Tränen quollen aus Mathildas Augen bei diesem Gedanken. Keiner glaubte, dass man ihr helfen konnte. Der Teufel war es jedenfalls nicht gewesen, aber so etwas ähnliches, dachte sie bitter und wischte sich eine Träne von der Wange. Worte, die vor langer Zeit gesprochen worden waren kamen ihr in den Sinn. Ausgesprochen zwischen zwei Kindern, die sich gegenseitig Unterstützung zugesichert hatten, wenn einer von ihnen in Schwierigkeiten gelangen würde.
Hoffentlich fiel Korvin sein Versprechen ein. Hoffentlich würde wenigstens einer nach ihr suchen und diesen schrecklichen Gerüchten keinen Glauben schenken! Sie wünschte es sich. Sie wünschte es sich so sehr! Aber warum sollte der Sattlerssohn sein Leben für sie riskieren? Für ein Versprechen, das sich einst zwei Kinder gegeben hatten, dachte sie weiter. Ihr fiel kein guter Grund ein. Die Hoffnung, die in ihr aufgekeimt war, erlosch so schnell, wie sie gekommen war. Weitere Tränen rollten über ihr Gesicht. Sie konnte ein Schluchzen nicht unterdrücken. Mathilda schickte ein Stoßgebet zum Himmel, dass es irgendeinen Menschen auf dieser Erde gab, der sie noch nicht aufgegeben hatte. Sie wünschte sich sehnlich, dass es Korvin sein würde. Korvin, für den sie offenbar mehr übrig hatte, als sie bisher geglaubt hatte. Der ihr wichtig war, stellte sie fest. Vielleicht war es besser, es wäre nicht Korvin, der sie suchte.

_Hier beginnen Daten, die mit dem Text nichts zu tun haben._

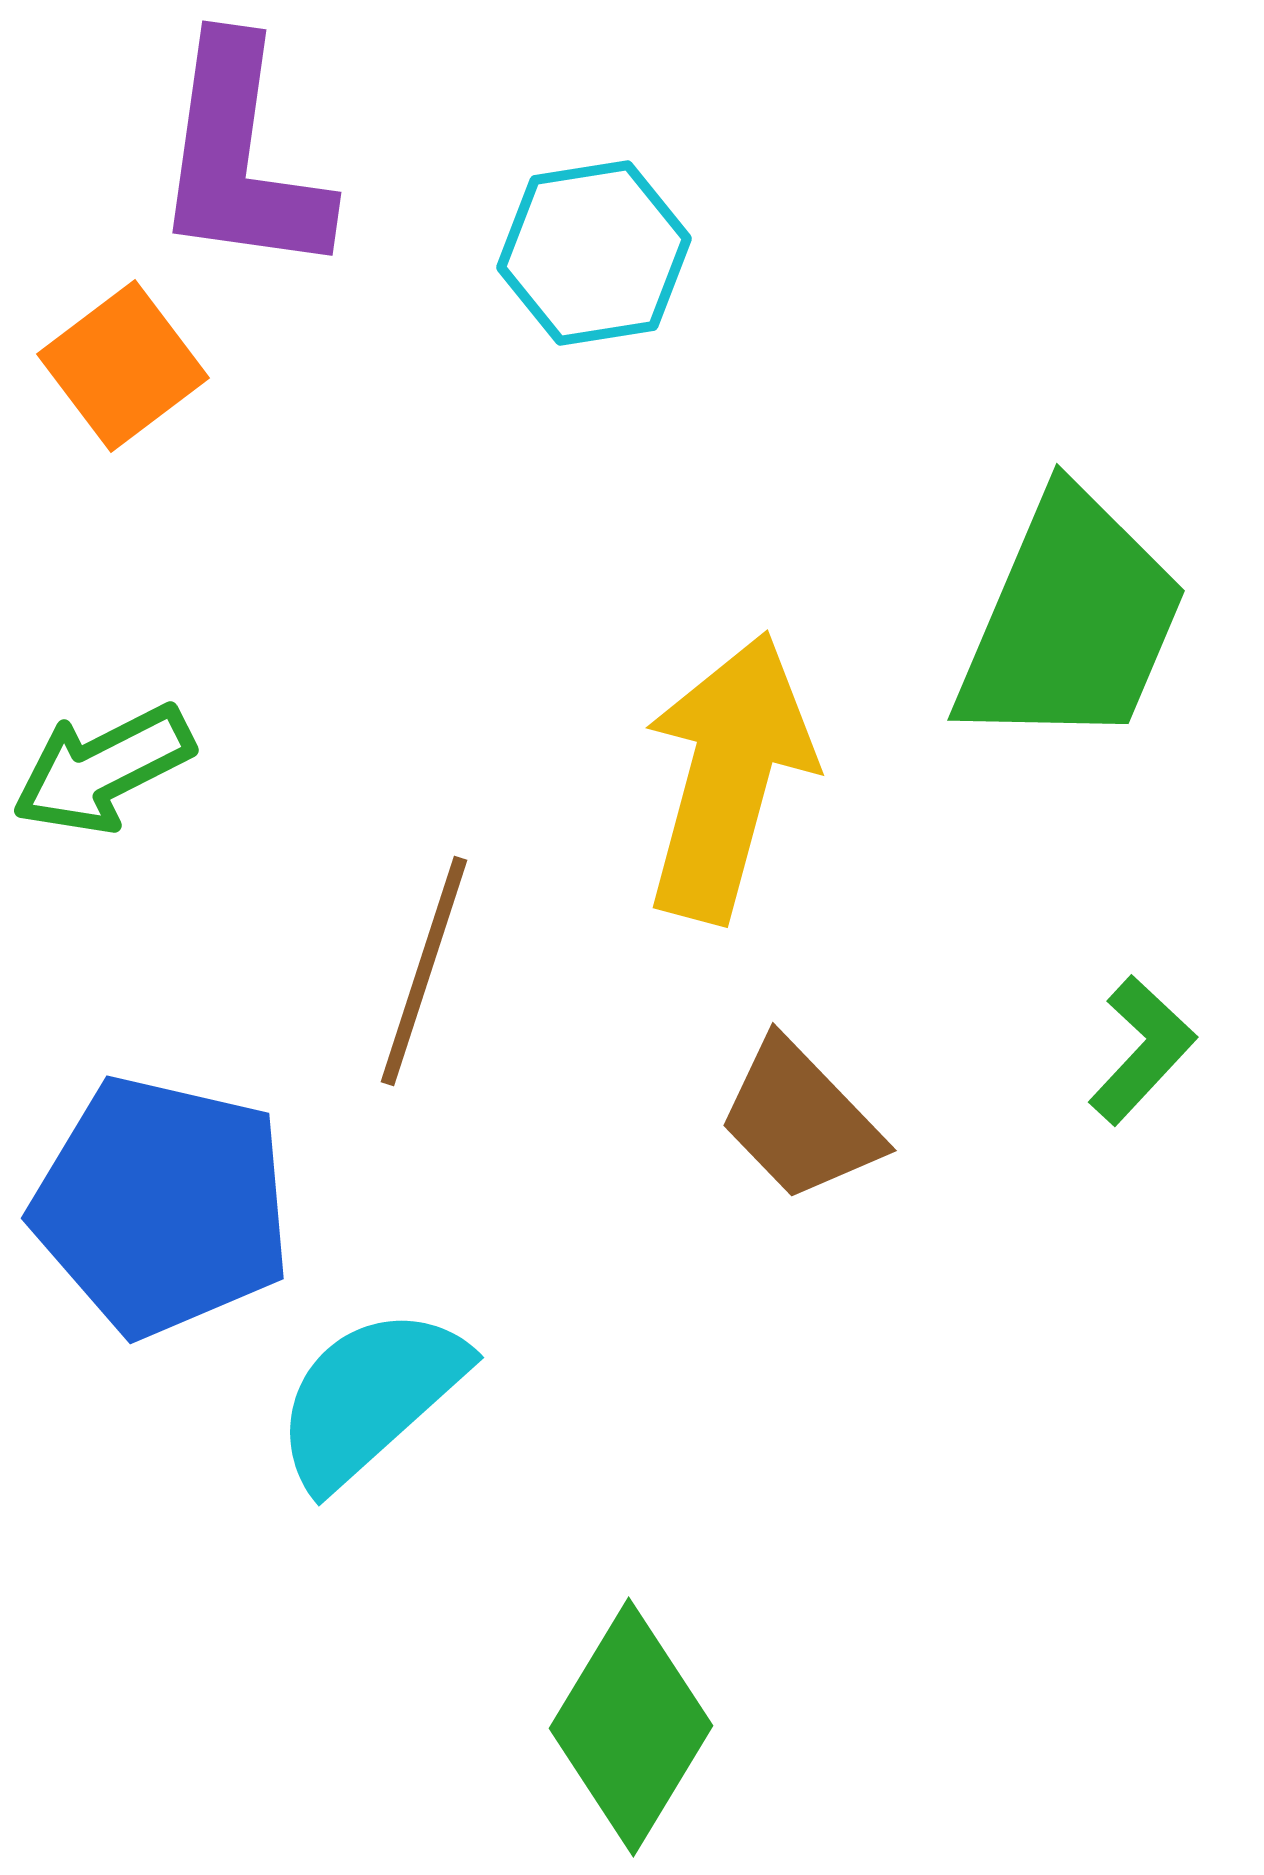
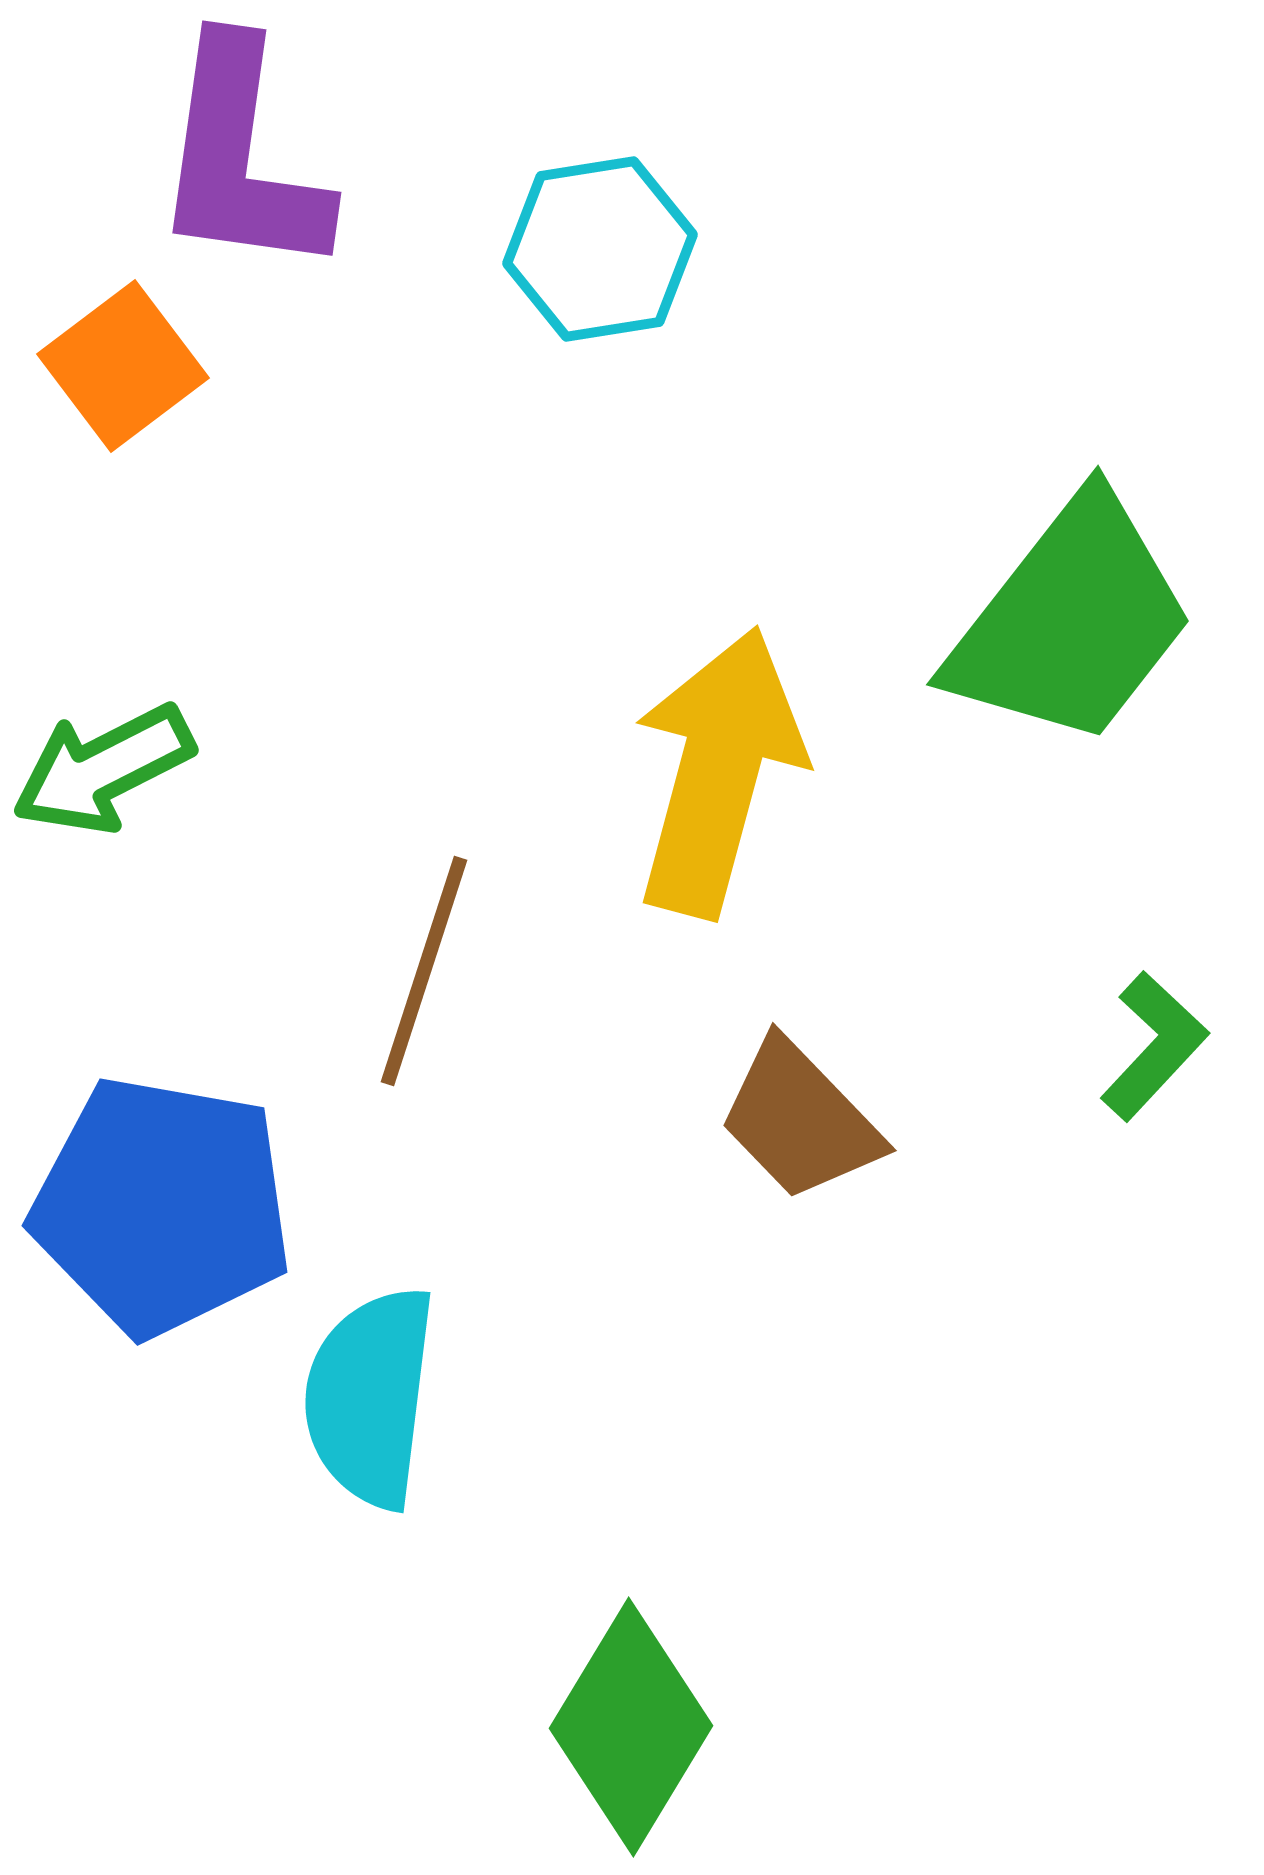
cyan hexagon: moved 6 px right, 4 px up
green trapezoid: rotated 15 degrees clockwise
yellow arrow: moved 10 px left, 5 px up
green L-shape: moved 12 px right, 4 px up
blue pentagon: rotated 3 degrees counterclockwise
cyan semicircle: rotated 41 degrees counterclockwise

Eigentlich hatte sie sich vorgenommen, dem Drachen ihre Verzweiflung nicht zu zeigen. Es gelang nur mäßig. Tagsüber, ja. Nachts jedoch... selten. Jetzt kam auch noch eine unbestimmte Angst um einen anderen hinzu, ein völlig irrsinniges Gefühl. Sollte sie sich nicht lieber um sich selbst Sorgen machen? Seltsamerweise tauchte diese Angst nur auf, wenn sie an Korvin dachte. Diese Angst überdeckte sogar ihre Fragerei um ihr Schicksal. Das war dämlich, oder? Korvin war schließlich nicht in Gefahr. Sie schon. Aber so unberechtigt war das nicht, fand sie. Was wenn er doch auf die Idee kam, sie zu suchen? Denn, sollte wirklich irgendjemand nach ihr fahnden, wie sollte dieser Jemand an dem Drachen vorbeikommen ohne von ihm getötet zu werden? Korvin würde sicherlich nicht nach ihr suchen, versuchte sie sich einzureden. Einerseits wünschte sie sich das, andererseits wünschte sie sich aber, dass er es tat. Und dann fühlte sie sich wieder schlecht, dass sie so egoistisch war, gerettet werden zu wollen- von ihm.
Mathilda rollte sich unter ihren Decken zu einem Ball zusammen. Erst, als keine Tränen mehr kamen und sie in ihrem Gram den alten Ball fest in ihrer Hand als Trost hielt, schlummerte sie endlich ein.